After the death of her mother, Mary Yellan goes to live with her Aunt Patience and Uncle Joss Merlyn at Jamaica Inn on Bodmin Moor. The isolation and wildness of the moor are so intertwined with the plotlines of fear, murder, theft, wrecking and intrigue you can feel the wind whipping around you as you read. When published this novel sold more copies in the first three months than her first three novels altogether and it is easy to see why this is such an enduring book. Dark, mysterious and thoroughly absorbing.
March 2010 Guest Editor Susan Fletcher on Jamaica Inn...

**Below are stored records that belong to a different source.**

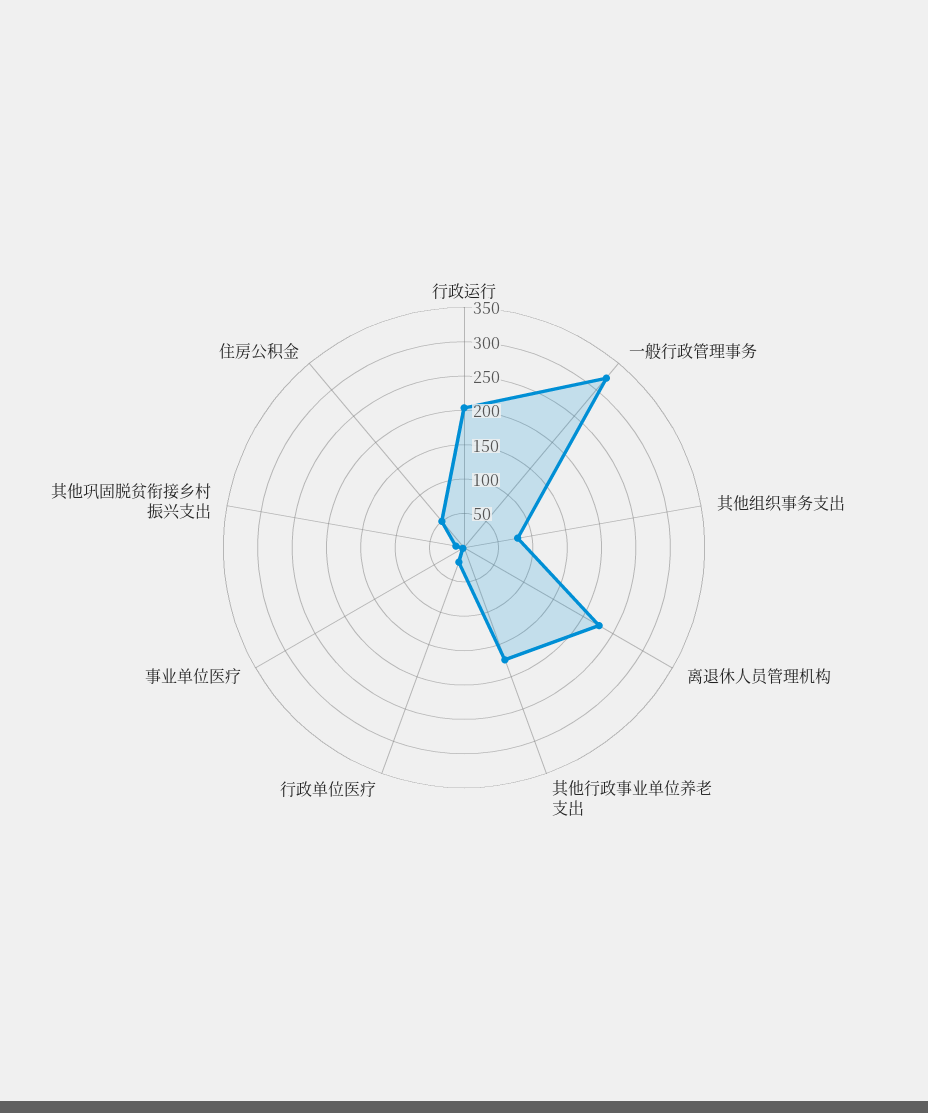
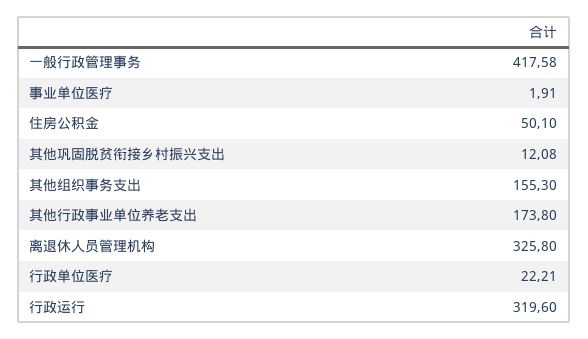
  {
-   "行政运行": 200,
+   "行政运行": 319.6,
-   "一般行政管理事务": 325,
+   "一般行政管理事务": 417.58,
-   "其他组织事务支出": 75,
+   "其他组织事务支出": 155.3,
-   "离退休人员管理机构": 225,
+   "离退休人员管理机构": 325.8,
    "其他行政事业单位养老支出": 173.8,
    "行政单位医疗": 22.21,
    "事业单位医疗": 1.91,
    "其他巩固脱贫衔接乡村振兴支出": 12.08,
    "住房公积金": 50.1
  }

For all its melodrama, cliches and romance, I will always have a secret love of this book. I was in my early teens when I found it, and felt utterly transported from my bedroom in the Midlands to the rainy wilderness of Bodmin Moor. No other book had done that before, and I was deeply impressed that words could provide such a complete and tangible other world. I devoured the romance. I wanted to be Mary Yellan, trapped in her room, with Jem the handsome horse thief breaking the glass to be with her... Too wonderful for words! For all its overblown language and predictability, I remain a fan - and I know that it spurred on my own writing. I owe it a lot, I think.
AN UNFORGETTABLE STORY OF MURDER, MYSTERY AND PASSION, FROM THE BESTSELLING AUTHOR OF REBECCA.
'Jamaica Inn is a first-rate page-turner' THE TIMES
'Daphne du Maurier has no equal' SUNDAY TELEGRAPH
'Jamaica Inn is a novel about nothing less than pure evil ... with an eerie and shocking kind of power, in the novel's astonishing final act' JULIE MYERSON, GUARDIAN
In the bitter November wind, Mary Yellan crosses Bodmin Moor to Jamaica Inn. Her mother's dying wish was that she take refuge there with her Aunt Patience. But when Mary arrives, the warning of the coachman echoes in her mind. Jamaica Inn has a desolate power and behind its crumbling walls, Patience is a changed woman, cowering before her brooding, violent husband.
When Mary discovers the inn's dark secrets, the truth is more terrifying than anything she could possibly imagine and she is forced to collude in her uncle's murderous schemes. Against her will, she finds herself powerfully attracted to her uncle's brother, a man she dares not trust.
Jamaica Inn is a dark and gripping gothic tale that will remind readers of two other great classics, Jane Eyre and Wuthering Heights. This was also made into a film, also called Jamaica Inn, directed by Alfred Hitchcock.